The VA San Jose has medium scale 12”x24” porcelain tiles in the lobby, with some waiting sections defined by Upofloor’s Xpression Clean Wood PVC-free resilient plank flooring in a wood-look pattern. Other lobby waiting areas and provider offices have the linear patterned loop Shaw Analog and Glitch carpet tile with EcoWorx backing. Clinical spaces have PVC-free sheet flooring with heat-welded seams from Shannon Specialty Floors’ Barenaked CS collection. The physical therapy gym has Ecore’s Ecofit rubber athletic flooring.
The four new VA clinics are built to attain Green Globe certification, a third-party process that includes both design documentation review as well as an on-site verification visit. It begins at a 1,000-point threshold, which will vary from project to project depending on non-applicable credits. Certification is based upon the percentage of the maximum obtainable credits achieved (35% to 54% is one globe, 55% to 69% is two globes, etc.). A project team works together with a Green Globe reviewer to provide the documentation they need to verify credit requirement compliance. Once the project is complete, the reviewer interviews the team on site and investigates the built product to award final certification.
Credits related to flooring are found in both the Indoor Environment and Materials and Resources sections of the rating system.

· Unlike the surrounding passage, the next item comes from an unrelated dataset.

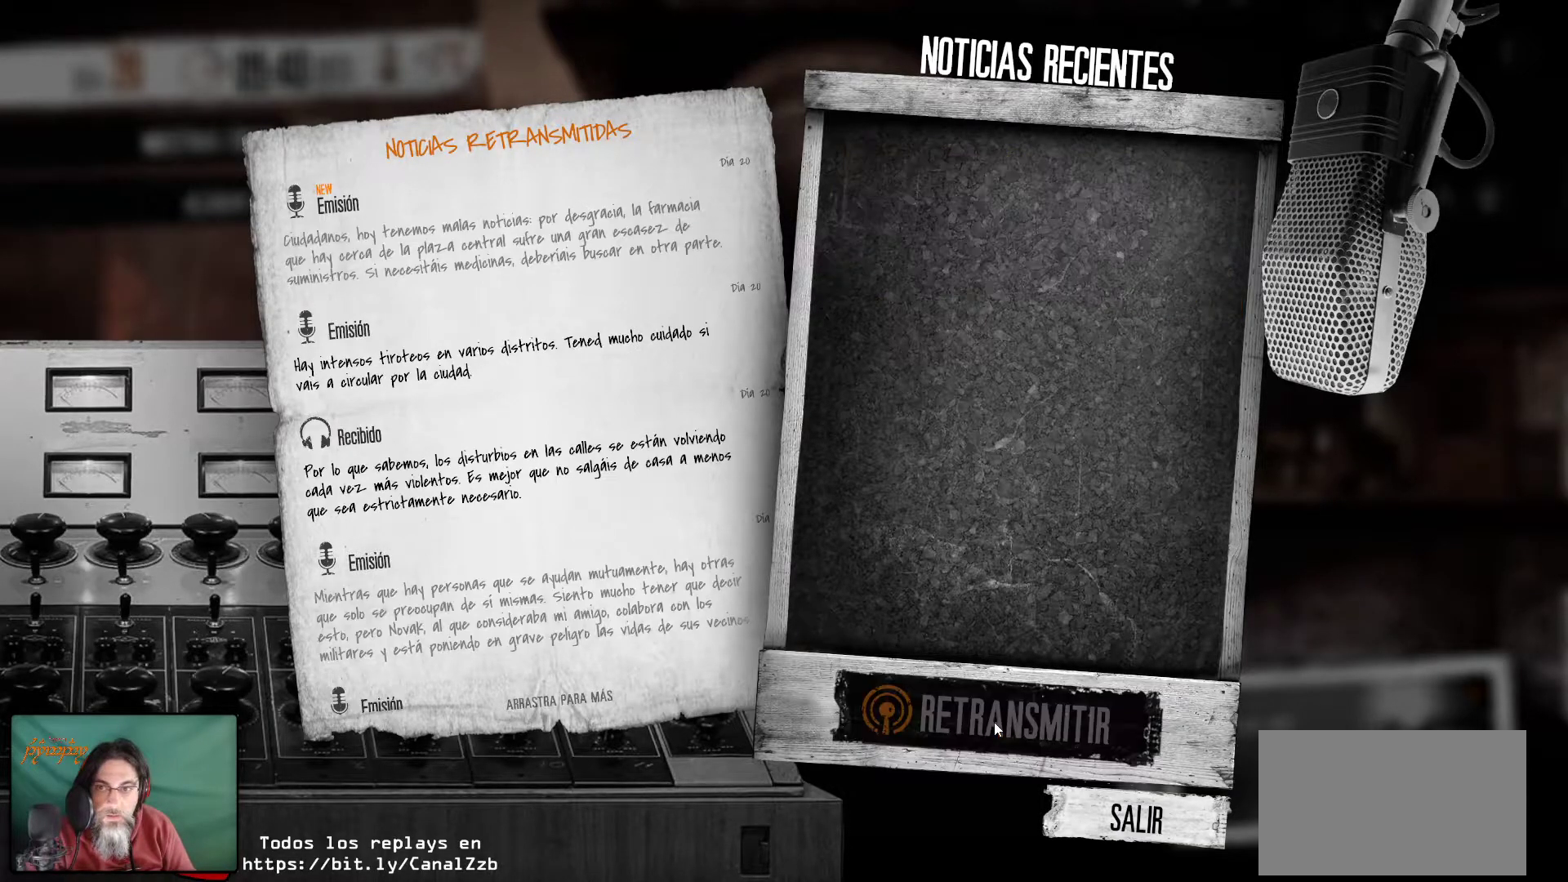
{"keys": [], "mouse": [], "mouse_move": "still", "events": []}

Ashley Eusey, PE, LEED AP, GGP, sustainability specialist at Hoefer Wysocki, reports, “The flooring industry has done an excellent job staying ahead of the building industry in the creation of Environmental Product Declarations (EPDs). These are steadily becoming a sustainability standard and assist in achieving credits under multiple rating systems, including Green Globe. Another area flooring has been ahead of the curve is in production of low VOC products. Whether it’s underfloor membranes, sealants, adhesives or the flooring itself, almost all products are well below VOC requirements. This too aids in gaining credits under the Indoor Environment sections of most rating systems.”

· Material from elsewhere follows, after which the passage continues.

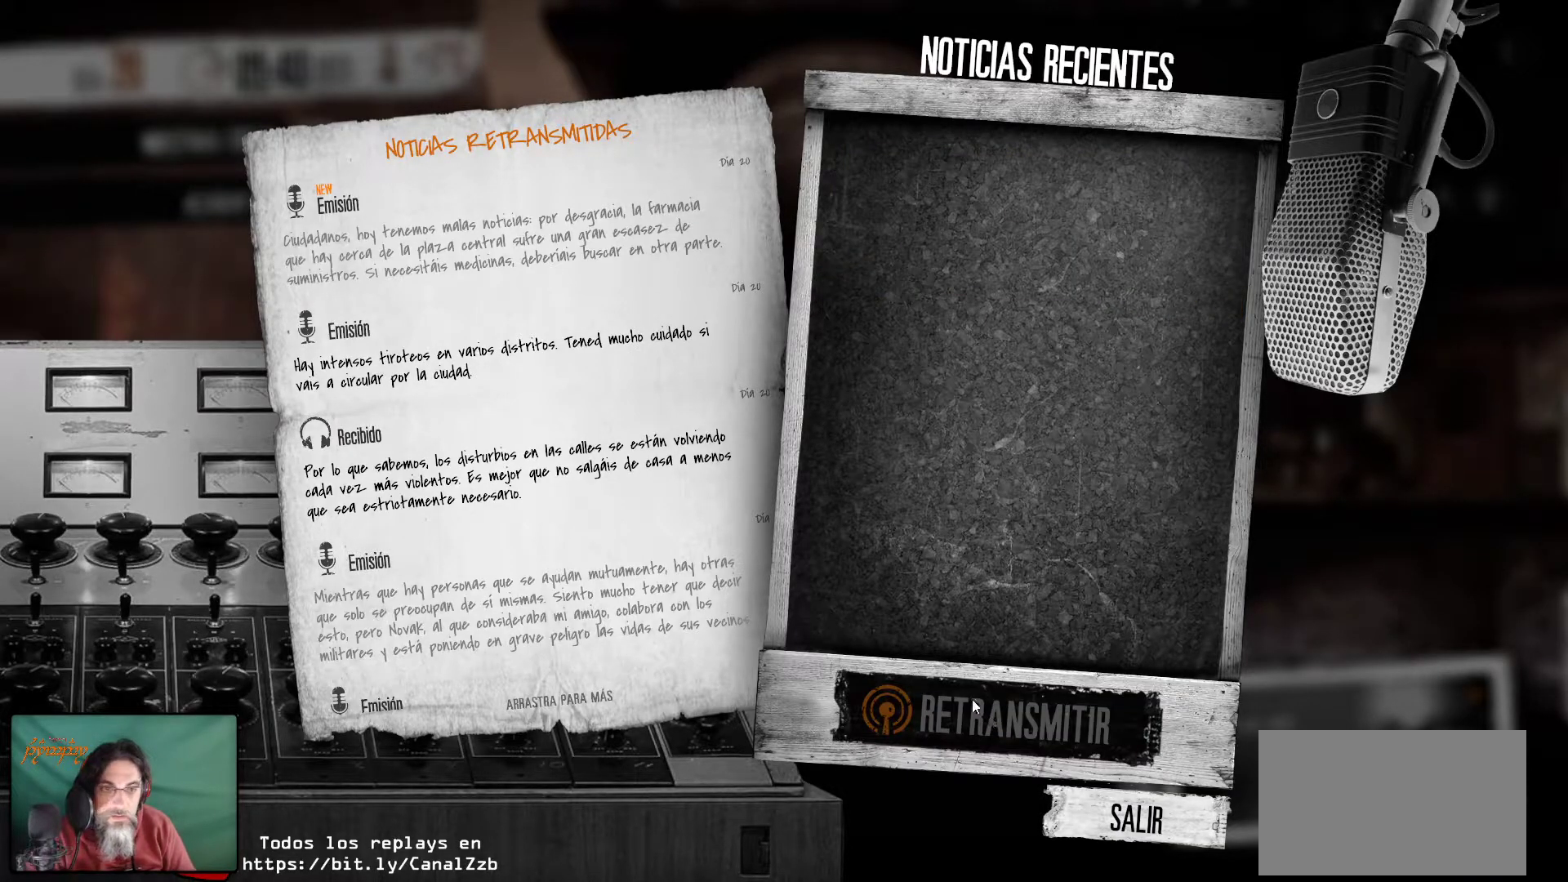
{"keys": [], "mouse": [], "mouse_move": "still", "events": []}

When asked to compare LEED and Green Globe, Eusey replied, “Green Globe is a third-party sustainability rating system created by the Green Building Initiative. Unlike LEED, there are no prerequisites, but there are non-applicable credits as well as more reviewer interaction. The certification also has an on-site review component to verify actual performance of the design. LEED and Green Globe are both excellent rating systems for verifying that an owner gains a return on their investment in sustainability. Each system has its own strengths and weaknesses, and given the client’s goals and preferences, Green Globe was a better fit for the VA’s projects.”